TEXTO
+ + +

Ora, determinando o transcrito art. 107º n.º 2 que é punido com suspensão de 1 a 4 anos e multa de € 750 a € 12 500 o jogador que pratique as infracções descritos nos arts. 49º n.ºs 1 e 3 e 49º-A, tal implica que, onde nestes dois normativos regulamentares consta “clubes”, se passe a ler “jogadores”, isto é, para o jogador poder ser censurado basta que pratique as condutas descritas nesses arts. 49º n.ºs 1 e 3 e 49º-A [isto é, que faça ou intervenha em acordos com vista à obtenção de um resultado falseado, quer seja pela actuação anómala de uma ou ambas as equipas contendoras ou de algum dos seus jogadores, quer pela dolosa utilização irregular de qualquer um destes, quer pela apresentação de uma equipa notoriamente inferior ao habitual ou outro procedimento conducente ao mesmo propósito, que der ou aceite recompensa ou promessa de recompensa para obtenção de um resultado falseado ou que der ou prometer recompensa a qualquer agente da equipa adversária, com vista à obtenção de uma actuação parcial ou de um resultado falseado], independentemente da punição do clube.

Dito por outras palavas, o referido art. 107º n.º 2 surge como uma norma de extensão dos arts. 49º n.ºs 1 e 3 e 49º-A - directamente aplicáveis apenas aos clubes -, possibilitando a punição também dos jogadores por actos de corrupção (independentemente da punição do clube).

Assim sendo, tem de improceder o presente vício.


Falta de fundamentação e violação dos princípios da proporcionalidade e adequação na fixação da pena de suspensão.

+ + +

DADOS FORNECIDOS
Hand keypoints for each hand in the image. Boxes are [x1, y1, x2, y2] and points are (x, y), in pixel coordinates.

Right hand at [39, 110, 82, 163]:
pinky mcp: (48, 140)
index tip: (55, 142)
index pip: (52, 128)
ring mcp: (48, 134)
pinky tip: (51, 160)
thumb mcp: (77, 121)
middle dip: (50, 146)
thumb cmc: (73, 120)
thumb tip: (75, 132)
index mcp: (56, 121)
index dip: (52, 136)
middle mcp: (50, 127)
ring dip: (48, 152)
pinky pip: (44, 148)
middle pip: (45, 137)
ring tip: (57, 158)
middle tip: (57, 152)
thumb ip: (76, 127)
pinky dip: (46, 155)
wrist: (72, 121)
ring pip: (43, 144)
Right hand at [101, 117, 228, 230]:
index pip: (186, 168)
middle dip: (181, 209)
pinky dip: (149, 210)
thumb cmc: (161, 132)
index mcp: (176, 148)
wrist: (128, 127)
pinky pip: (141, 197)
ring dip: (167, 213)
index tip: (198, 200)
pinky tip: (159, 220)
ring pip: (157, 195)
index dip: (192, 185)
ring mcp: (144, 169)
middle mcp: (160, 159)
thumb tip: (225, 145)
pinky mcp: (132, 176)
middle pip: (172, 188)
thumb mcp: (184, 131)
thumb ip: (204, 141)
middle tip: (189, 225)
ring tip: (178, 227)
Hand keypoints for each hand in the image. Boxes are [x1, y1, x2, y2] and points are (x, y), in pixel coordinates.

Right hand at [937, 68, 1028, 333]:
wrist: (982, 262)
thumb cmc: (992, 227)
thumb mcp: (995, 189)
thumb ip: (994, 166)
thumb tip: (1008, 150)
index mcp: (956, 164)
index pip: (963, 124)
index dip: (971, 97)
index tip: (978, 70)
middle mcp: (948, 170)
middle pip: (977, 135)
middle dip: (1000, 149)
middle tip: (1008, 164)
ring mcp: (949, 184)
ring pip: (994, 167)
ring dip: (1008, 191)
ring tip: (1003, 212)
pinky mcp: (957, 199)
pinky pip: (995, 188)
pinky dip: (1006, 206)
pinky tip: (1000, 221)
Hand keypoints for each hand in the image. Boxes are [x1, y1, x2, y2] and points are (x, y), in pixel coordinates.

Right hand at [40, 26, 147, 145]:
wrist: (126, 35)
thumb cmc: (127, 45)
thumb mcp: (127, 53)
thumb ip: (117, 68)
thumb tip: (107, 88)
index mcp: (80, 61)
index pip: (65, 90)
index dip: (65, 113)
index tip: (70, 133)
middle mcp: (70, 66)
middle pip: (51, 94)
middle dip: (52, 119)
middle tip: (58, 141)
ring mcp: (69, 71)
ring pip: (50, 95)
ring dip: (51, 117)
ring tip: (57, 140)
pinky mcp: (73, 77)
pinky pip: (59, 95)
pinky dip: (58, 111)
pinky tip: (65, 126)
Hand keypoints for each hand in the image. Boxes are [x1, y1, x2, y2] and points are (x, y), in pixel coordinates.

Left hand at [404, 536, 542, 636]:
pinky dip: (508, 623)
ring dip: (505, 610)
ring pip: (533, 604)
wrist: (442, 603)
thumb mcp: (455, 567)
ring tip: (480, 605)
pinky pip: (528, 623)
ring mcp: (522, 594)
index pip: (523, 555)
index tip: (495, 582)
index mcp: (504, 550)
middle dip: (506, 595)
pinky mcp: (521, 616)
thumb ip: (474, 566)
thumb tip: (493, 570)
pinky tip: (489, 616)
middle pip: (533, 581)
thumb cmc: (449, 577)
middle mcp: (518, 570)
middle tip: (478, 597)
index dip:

+ + +

TAREFA 1
Liste todas as condutas que, segundo o texto sobre a punição de jogadores, bastam para que o jogador seja censurado, conforme a descrição entre colchetes.
TAREFA 2
Explique, em até três frases e com base no texto sobre a punição de jogadores, por que razão o jogador pode ser punido por actos de corrupção independentemente da punição do clube.
TAREFA 3
Continue o texto sobre a punição de jogadores a partir da última frase apresentada.

SUA RESPOSTA 1
- Fazer ou intervir em acordos com vista à obtenção de um resultado falseado, quer pela actuação anómala de uma ou ambas as equipas contendoras ou de algum dos seus jogadores, quer pela dolosa utilização irregular de qualquer um destes, quer pela apresentação de uma equipa notoriamente inferior ao habitual ou outro procedimento conducente ao mesmo propósito.
- Dar ou aceitar recompensa ou promessa de recompensa para obtenção de um resultado falseado.
- Dar ou prometer recompensa a qualquer agente da equipa adversária, com vista à obtenção de uma actuação parcial ou de um resultado falseado.

SUA RESPOSTA 2
O art. 107º n.º 2 pune o jogador que pratique as infracções descritas nos arts. 49º n.ºs 1 e 3 e 49º-A, que se aplicam directamente apenas aos clubes. Por isso, esse artigo funciona como uma norma de extensão: onde esses normativos dizem “clubes”, passa-se a ler “jogadores”. Assim, basta que o jogador pratique as condutas neles descritas para poder ser censurado.

SUA RESPOSTA 3
No recurso interposto perante o TAD o ora recorrido invocou a falta de fundamentação e a violação dos princípios da proporcionalidade e adequação na fixação em dois anos da pena de suspensão, defendendo que tal pena (de suspensão) deve ser fixada no mínimo regulamentar de um ano.

Apreciando.

O acórdão de 5.5.2017 do Conselho de Disciplina da FPF condenou o ora recorrido na pena de suspensão pelo período de 2 anos e multa fixada em € 1 500.

Para melhor enquadramento e decisão destas questões, passa-se a transcrever a fundamentação do referido acórdão do Conselho de Disciplina sobre a medida e graduação da pena:
(Texto no Original)

(…)

”.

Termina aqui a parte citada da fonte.